Scholars from all Brookings research programs — metropolitan policy, economic studies, governance studies, foreign policy, and global economy and development — visit UNLV and Las Vegas throughout the academic year to guest lecture in UNLV classes, offer public lectures, engage with faculty, and meet with policymakers. To schedule a meeting, department gathering, or classroom presentation with one of our visiting Brookings colleagues, please fill out this form.
Spring 2026
Homi Kharas is a senior fellow in the Center for Sustainable Development, housed in the Global Economy and Development program at Brookings. His areas of expertise are in development economics, poverty alleviation, global trade and governance, and the emergence of the middle class. Prior to joining Brookings, Kharas spent 26 years at the World Bank, serving for seven years as Chief Economist for the World Bank’s East Asia and Pacific region and Director for Poverty Reduction and Economic Management, Finance and Private Sector Development, responsible for the Bank’s advice on structural and economic policies, fiscal issues, debt, trade, governance, and financial markets.
Vanessa Williamson is a senior fellow in Governance Studies at Brookings, and a senior fellow at the Urban-Brookings Tax Policy Center. Her areas of expertise are in federal fiscal and tax policy, democracy in America, U.S. government and policy, climate action and justice, and climate disasters and the environment. Prior to joining Brookings, Williamson was the policy director for Iraq and Afghanistan Veterans of America.
Vanda Felbab-Brown is a senior fellow in the Strobe Talbott Center for Security, Strategy, and Technology in the Foreign Policy program at Brookings. She is the director of the Initiative on Nonstate Armed Actors. She is also the co-director of the Africa Security Initiative and the Brookings series on opioids: “The Opioid Crisis in America: Domestic and International Dimensions.” Felbab-Brown is an expert on international and internal conflicts and nontraditional security threats, including insurgency, organized crime, urban violence, and illicit economies. Her fieldwork and research have covered, among others, Afghanistan, South Asia, Burma, Indonesia, the Andean region, Mexico, Morocco, Somalia, Kenya, Ethiopia, Djibouti, Tanzania, Namibia, Niger, and Nigeria. She was previously a senior advisor to the congressionally-mandated Afghanistan Peace Process Study Group.
Robert Maxim is a fellow at Brookings Metro. Maxim conducts research and designs policy proposals exploring how technological change and other economic trends affect people and places.

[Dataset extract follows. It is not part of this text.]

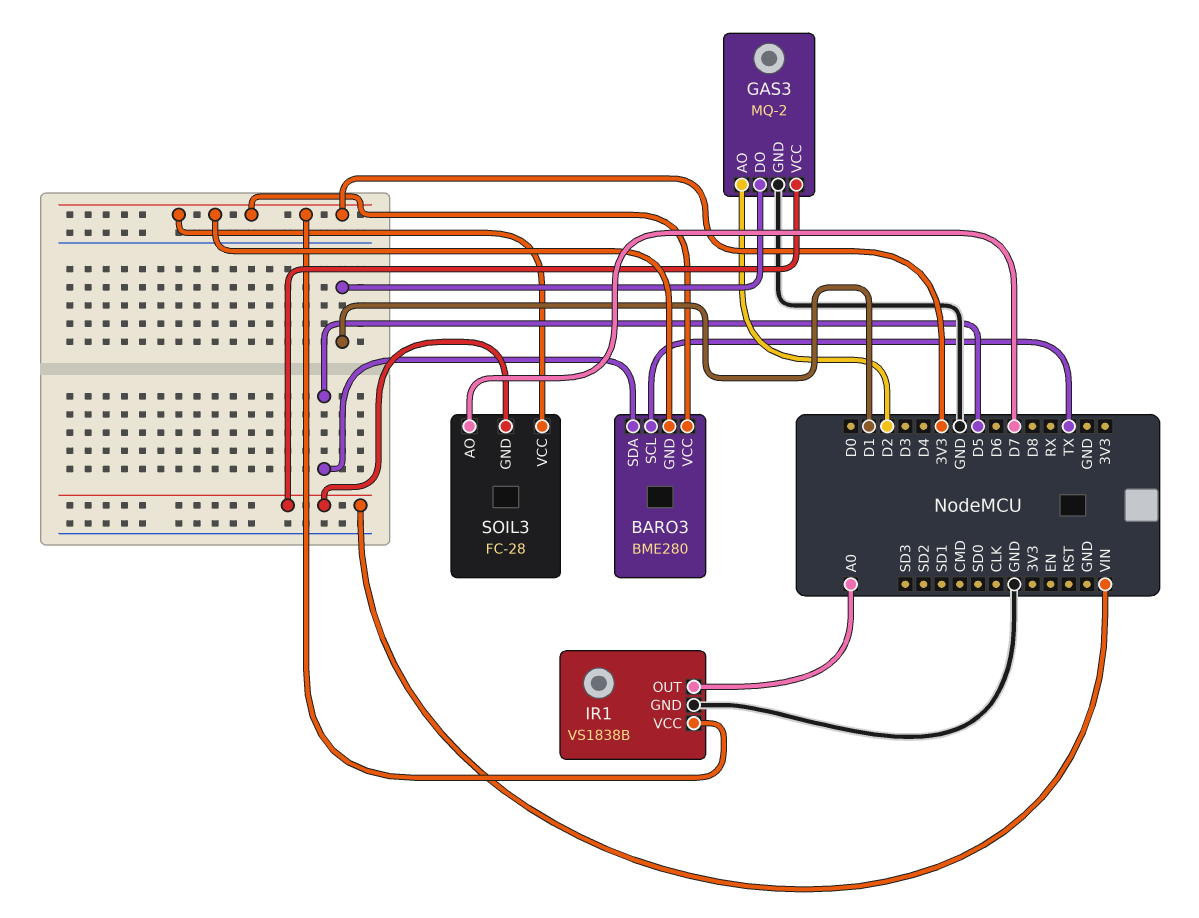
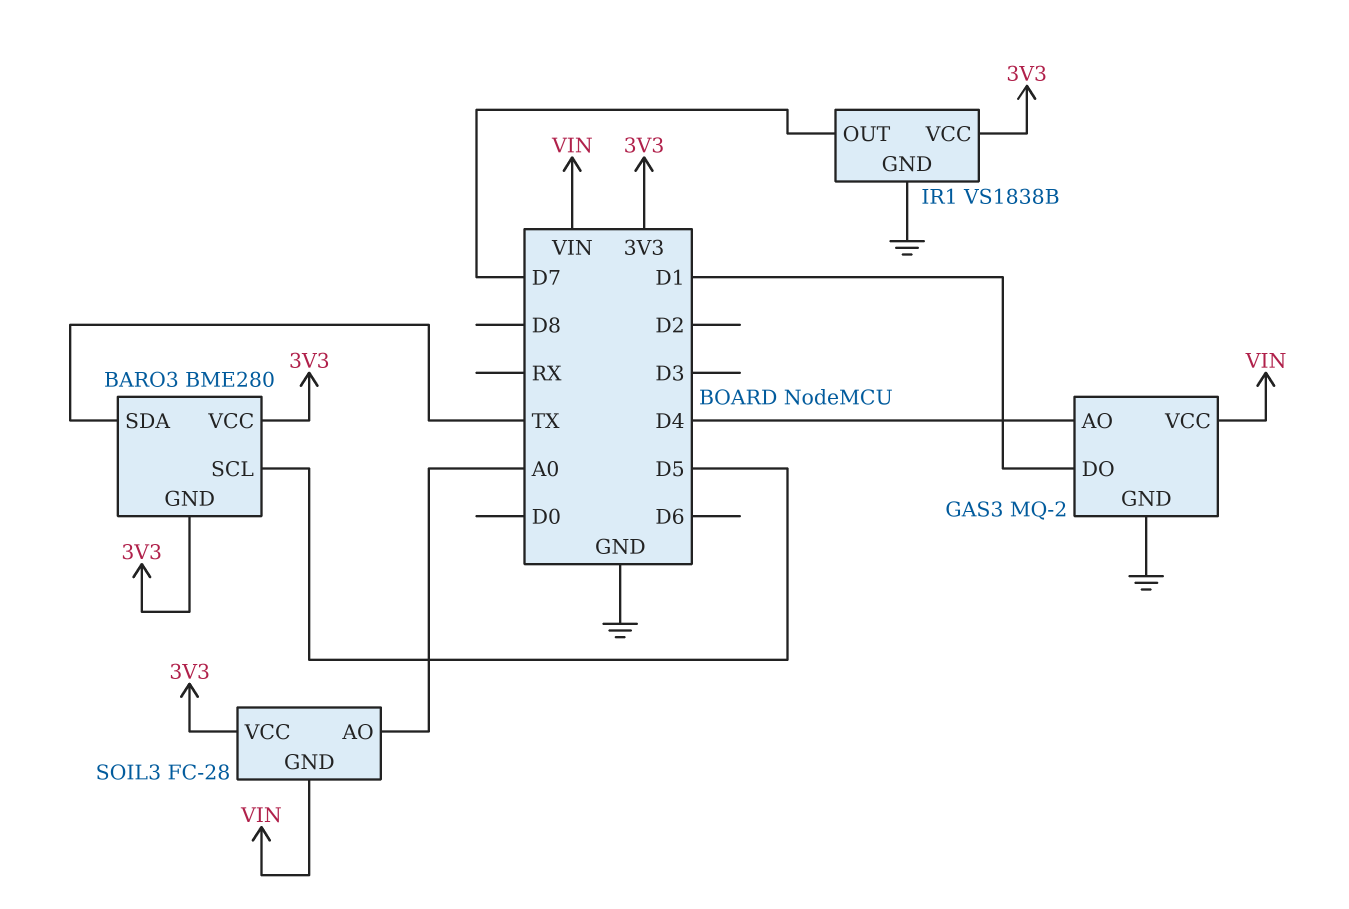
BARO3 pin SCL: TX -> D5
BARO3 pin SDA: D5 -> TX
GAS3 pin AO: D2 -> D4
IR1 pin OUT: A0 -> D7
SOIL3 pin AO: D7 -> A0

His areas of expertise are in technological change, place-based industrial policy, access to digital employment, state innovation economies, and Native American communities. Maxim is an enrolled citizen of the Mashpee Wampanoag Tribe and leads Brookings Metro’s research around Native American communities. His research has focused on the exclusion of Native Americans in U.S. federal government datasets, as well as how federal data misrepresents Native American identity.
Aaron Klein is Miriam K. Carliner Chair and senior fellow in the Center on Regulation and Markets, housed in the Economic Studies program at the Brookings Institution. His areas of expertise are in financial regulation, infrastructure finance, housing finance, U.S. economic policy, transportation, and artificial intelligence and emerging technology. Prior to joining Brookings in 2016, he directed the Bipartisan Policy Center’s Financial Regulatory Reform Initiative. Between 2009 and 2012, Klein served as the deputy assistant secretary for economic policy at the Department of Treasury.